== MATERIAL FOR THIS TASK ==
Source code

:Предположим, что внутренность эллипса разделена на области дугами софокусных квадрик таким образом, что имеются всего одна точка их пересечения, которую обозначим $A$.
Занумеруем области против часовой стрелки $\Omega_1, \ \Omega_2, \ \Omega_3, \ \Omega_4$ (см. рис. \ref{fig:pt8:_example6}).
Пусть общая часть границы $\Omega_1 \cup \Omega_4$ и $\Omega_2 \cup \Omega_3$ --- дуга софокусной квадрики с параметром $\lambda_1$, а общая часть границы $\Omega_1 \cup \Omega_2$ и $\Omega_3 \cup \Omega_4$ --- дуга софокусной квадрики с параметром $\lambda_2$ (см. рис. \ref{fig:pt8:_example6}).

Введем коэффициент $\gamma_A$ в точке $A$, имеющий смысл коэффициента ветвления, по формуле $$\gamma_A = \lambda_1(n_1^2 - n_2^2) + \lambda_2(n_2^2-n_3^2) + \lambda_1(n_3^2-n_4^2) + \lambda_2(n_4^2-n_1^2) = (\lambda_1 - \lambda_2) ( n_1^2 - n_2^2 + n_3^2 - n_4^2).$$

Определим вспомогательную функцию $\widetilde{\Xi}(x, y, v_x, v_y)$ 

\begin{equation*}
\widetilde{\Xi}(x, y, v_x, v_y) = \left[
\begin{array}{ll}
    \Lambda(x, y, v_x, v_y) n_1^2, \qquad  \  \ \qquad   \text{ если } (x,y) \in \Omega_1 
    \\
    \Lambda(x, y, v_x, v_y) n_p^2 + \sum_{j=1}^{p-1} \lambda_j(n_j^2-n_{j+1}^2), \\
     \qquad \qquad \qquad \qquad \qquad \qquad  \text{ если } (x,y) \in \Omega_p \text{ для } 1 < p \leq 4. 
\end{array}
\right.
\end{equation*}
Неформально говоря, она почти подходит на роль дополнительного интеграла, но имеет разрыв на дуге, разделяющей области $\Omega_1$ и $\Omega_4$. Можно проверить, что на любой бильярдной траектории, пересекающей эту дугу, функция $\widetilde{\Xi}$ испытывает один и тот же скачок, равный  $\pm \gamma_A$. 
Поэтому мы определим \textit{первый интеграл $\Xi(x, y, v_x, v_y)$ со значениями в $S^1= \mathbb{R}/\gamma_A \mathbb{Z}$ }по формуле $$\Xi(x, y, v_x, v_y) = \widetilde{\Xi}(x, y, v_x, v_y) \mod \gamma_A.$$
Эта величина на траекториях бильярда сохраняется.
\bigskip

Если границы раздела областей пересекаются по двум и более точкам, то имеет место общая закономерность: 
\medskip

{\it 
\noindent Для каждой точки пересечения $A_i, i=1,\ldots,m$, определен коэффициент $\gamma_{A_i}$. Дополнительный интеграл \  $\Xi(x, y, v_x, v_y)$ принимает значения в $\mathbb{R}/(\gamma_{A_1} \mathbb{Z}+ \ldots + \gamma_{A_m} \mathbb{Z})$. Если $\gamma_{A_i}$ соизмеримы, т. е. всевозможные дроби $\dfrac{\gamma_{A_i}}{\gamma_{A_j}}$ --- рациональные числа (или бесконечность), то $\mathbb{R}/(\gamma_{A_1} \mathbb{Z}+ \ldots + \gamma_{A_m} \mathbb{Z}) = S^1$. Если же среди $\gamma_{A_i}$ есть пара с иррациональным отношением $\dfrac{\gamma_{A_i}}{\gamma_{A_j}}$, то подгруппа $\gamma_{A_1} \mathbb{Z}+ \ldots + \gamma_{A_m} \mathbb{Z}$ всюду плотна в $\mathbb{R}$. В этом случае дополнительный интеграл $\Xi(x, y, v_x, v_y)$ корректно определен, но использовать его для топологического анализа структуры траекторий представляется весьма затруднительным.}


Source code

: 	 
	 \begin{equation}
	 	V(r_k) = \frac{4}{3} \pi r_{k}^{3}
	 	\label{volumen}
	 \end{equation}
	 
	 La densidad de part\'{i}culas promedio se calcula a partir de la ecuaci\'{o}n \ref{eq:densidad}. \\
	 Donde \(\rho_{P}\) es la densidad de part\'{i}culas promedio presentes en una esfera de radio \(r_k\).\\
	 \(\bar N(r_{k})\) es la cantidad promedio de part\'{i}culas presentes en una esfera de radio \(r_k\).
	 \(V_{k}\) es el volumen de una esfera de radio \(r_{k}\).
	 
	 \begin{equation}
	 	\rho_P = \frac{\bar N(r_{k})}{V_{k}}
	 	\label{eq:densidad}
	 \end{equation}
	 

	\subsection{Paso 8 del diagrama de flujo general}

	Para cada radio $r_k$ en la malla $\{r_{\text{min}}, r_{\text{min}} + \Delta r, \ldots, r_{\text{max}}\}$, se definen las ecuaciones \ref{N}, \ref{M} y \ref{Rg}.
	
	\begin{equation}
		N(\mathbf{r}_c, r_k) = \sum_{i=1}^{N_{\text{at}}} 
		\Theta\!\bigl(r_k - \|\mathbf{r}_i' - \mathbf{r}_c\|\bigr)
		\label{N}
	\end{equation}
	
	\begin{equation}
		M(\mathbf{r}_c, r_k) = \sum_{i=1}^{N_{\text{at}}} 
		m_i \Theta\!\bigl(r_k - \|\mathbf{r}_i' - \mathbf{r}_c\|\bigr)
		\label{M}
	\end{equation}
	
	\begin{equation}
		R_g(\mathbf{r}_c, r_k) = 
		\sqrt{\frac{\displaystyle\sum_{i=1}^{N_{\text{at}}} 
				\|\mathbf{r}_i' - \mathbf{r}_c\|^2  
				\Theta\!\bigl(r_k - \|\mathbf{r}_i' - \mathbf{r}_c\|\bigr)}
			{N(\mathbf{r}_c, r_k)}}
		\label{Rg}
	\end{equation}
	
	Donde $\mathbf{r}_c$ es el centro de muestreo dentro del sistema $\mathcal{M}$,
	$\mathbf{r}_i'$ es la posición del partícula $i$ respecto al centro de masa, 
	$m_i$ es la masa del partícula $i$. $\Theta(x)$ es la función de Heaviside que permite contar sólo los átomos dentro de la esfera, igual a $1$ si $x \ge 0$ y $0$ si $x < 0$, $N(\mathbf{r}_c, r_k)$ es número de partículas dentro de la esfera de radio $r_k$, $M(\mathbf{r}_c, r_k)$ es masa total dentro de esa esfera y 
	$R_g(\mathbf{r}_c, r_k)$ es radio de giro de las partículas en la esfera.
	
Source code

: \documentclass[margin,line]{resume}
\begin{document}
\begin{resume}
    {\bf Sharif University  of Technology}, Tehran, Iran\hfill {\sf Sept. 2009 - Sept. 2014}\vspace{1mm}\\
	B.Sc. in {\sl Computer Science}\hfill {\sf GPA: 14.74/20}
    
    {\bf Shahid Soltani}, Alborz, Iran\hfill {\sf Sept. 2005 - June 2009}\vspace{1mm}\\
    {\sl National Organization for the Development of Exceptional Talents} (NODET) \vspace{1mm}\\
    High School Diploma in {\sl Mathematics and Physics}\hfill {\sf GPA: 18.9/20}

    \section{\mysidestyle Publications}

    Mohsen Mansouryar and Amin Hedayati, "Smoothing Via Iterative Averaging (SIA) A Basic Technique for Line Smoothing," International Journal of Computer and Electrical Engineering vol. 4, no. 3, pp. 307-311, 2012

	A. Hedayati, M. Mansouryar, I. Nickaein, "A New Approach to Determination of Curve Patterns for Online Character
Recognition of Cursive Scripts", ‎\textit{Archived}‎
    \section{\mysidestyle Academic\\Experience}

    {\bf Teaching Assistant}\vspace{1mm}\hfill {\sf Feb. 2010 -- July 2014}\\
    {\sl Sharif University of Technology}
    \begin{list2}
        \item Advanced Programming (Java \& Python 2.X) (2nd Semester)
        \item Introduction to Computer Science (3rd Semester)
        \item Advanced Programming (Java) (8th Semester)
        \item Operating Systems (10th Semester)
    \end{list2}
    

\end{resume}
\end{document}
===
Output nothing but the lines from the one with "2.X) (2nd Semester)" through the last line above, each exactly as it stands.

YOUR SOLUTION:
        \item Advanced Programming (Java \& Python 2.X) (2nd Semester)
        \item Introduction to Computer Science (3rd Semester)
        \item Advanced Programming (Java) (8th Semester)
        \item Operating Systems (10th Semester)
    \end{list2}
    

\end{resume}
\end{document}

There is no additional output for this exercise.